Wednesday, June 19, 2013

The Twizzler Loophole



Sometimes when the girls are turned ALL THE WAY UP, they bombard me with questions, comments, complaints, instructions, demands, affection, and anything else that can be verbalized. It feels like someone dunking your head under water and letting you up for air for half a second before dunking you back under.

It's like drowning in little girls' voices and words. For the sake of self preservation I try all kinds of tricks and antics to finagle a moment of peace and quiet. Usually with minimal success.


Zari: Daddy is it almost lunch time?
Me: No it's only 9:30 Zari.
Morgan: Daddy I want to color. Can I color?
Me: Yeah, hold on, let me get the crayons.
Zari: Daddy are you going to give Morgan my crayons or her crayons?
Me: Why would I give her your crayons if she has her own.
Zari: I don't know.
Morgan: I want Zari's crayons.
Me: Too bad.
Zari: Daddy did you say too bad because Morgan is 2?
Me: No.
Morgan: I want to play with my puzzle.
Me: I thought you wanted to color.
Morgan: No I want to play with my puzzle.
Me: Fine.

(Give her the puzzle)

Zari: So you're not gonna give her my crayons?
Me: I never said I was.
Zari: Because she's not bigger than me and those are big girl crayons.
Me: Zari I'm not giving her your crayons. She's playing with her puzzle. Please leave me alone.
Zari: But..but...but...
Morgan: Stop saying "but" Zari.
Zari: No, you don't tell me what to say Morgee.
Morgan: Sowwy.
Zari: It's okay.

Me: Hey! Go sit down and take a talking break, please.
Zari: But daddy...
Morgan: Daddy I need help with my puzzle.
Me: Ask your sister.
Zari: I don't want to help her.
Me: Why not?
Zari: Daddy, you're not supposed to say why not? You're just supposed to say okay.
Morgan: Yeah daddy, you not supposed to say "why not".
Me: Okay, check this out. Whoever can stay quiet the longest gets one of daddy's Twizzlers.
Zari: Quiet?
Me: Yup. If you stay quiet longer than Morgee you can have a Twizzler but if you talk first then she gets the Twizzler.

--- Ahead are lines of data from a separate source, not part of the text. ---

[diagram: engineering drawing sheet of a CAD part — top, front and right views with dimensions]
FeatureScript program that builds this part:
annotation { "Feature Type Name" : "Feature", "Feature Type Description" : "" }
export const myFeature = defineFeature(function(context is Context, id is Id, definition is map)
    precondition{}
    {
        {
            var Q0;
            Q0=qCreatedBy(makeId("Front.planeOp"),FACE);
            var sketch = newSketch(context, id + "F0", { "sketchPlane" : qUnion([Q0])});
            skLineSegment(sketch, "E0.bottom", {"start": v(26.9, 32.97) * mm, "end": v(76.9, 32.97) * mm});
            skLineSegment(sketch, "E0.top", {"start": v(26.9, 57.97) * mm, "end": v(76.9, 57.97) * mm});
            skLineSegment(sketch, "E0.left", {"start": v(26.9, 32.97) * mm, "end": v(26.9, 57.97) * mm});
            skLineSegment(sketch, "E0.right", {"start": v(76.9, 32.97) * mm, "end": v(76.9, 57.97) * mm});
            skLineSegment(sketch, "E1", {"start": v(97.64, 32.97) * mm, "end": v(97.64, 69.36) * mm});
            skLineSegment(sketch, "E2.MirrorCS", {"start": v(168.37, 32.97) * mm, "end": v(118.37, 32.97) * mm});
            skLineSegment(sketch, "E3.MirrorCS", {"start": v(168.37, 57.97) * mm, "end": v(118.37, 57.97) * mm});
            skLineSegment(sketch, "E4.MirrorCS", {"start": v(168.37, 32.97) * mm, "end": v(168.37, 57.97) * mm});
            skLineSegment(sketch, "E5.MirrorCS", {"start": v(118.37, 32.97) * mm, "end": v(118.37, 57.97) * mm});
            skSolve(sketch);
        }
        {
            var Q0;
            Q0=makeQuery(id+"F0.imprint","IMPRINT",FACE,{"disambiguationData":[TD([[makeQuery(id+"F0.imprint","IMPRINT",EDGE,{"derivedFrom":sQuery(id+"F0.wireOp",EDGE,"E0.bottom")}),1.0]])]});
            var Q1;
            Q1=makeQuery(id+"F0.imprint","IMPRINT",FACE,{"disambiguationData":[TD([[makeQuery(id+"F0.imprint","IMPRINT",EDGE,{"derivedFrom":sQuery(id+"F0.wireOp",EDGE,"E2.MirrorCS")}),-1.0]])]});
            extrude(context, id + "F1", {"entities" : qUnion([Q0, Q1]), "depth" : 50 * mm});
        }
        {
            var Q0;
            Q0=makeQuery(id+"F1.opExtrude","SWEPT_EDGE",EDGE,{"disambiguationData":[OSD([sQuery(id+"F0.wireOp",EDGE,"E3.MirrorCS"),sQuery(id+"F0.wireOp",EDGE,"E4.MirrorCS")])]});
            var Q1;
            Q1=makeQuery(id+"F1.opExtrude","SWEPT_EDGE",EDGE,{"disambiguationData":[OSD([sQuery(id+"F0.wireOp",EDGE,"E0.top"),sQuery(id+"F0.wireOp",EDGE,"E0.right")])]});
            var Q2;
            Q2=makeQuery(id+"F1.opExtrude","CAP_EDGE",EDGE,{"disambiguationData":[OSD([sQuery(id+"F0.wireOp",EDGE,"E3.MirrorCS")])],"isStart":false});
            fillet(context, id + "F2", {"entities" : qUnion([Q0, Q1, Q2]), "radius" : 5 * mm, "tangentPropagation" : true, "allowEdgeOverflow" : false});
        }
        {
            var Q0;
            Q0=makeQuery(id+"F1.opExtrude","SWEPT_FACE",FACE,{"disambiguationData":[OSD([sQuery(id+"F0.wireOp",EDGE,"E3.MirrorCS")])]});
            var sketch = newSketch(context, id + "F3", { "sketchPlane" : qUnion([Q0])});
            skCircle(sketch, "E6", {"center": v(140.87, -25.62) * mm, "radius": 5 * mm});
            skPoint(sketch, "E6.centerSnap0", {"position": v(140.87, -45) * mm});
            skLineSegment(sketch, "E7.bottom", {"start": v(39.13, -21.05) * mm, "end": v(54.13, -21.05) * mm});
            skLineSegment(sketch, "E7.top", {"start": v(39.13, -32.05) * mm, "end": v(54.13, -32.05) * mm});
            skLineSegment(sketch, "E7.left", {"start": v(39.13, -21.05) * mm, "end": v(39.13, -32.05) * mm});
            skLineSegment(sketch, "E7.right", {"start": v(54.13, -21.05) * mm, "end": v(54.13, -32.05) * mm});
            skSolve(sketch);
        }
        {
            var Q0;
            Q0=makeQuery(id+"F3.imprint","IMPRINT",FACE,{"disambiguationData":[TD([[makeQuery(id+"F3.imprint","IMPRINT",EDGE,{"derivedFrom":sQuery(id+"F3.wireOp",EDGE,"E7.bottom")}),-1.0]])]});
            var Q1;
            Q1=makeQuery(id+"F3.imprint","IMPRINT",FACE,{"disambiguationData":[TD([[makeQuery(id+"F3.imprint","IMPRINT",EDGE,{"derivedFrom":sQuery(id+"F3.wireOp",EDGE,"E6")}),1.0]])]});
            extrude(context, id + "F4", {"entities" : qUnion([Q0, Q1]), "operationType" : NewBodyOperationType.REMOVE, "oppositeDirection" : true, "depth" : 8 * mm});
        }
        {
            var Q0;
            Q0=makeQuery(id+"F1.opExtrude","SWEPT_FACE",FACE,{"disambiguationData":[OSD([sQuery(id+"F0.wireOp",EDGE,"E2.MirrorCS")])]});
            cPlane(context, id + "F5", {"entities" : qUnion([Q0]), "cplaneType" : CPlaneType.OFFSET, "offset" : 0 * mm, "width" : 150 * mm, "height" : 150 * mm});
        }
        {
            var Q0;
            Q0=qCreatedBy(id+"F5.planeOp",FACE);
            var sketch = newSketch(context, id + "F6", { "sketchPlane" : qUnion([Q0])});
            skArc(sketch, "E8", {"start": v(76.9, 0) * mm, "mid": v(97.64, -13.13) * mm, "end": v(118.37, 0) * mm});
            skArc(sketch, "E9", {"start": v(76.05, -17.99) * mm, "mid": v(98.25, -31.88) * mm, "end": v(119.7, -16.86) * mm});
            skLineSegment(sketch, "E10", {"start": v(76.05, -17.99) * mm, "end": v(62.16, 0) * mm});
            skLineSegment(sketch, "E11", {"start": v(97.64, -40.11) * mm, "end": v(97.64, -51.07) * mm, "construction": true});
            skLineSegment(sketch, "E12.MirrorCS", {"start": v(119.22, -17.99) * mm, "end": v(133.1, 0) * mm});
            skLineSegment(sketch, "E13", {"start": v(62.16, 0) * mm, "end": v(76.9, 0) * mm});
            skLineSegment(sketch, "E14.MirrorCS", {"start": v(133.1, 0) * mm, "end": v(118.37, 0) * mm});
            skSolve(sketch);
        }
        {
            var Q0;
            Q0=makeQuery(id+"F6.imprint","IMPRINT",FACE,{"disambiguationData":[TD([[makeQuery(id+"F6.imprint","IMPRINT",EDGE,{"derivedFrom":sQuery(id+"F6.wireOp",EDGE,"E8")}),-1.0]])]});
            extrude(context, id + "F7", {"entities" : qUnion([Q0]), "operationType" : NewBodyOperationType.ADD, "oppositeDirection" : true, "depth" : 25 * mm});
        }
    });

They both take a moment to make sure they understand the proposition. Daddy NEVER shares his Twizzlers. He must be desperate.

Silence for about 2 minutes. And then...

Zari: Morgee can I have a bite of your Twizzler?


#Grrrr...

2 comments:

  1. omg--so cute!! how familiar. sounds a lot like conversations i had with my son....about 28 years ago!! I really enjoy your blog.

    ReplyDelete
    Replies
    1. Thank you Cheryl. The things they say sometimes may drive me crazy but I write about them so I never forget, lol.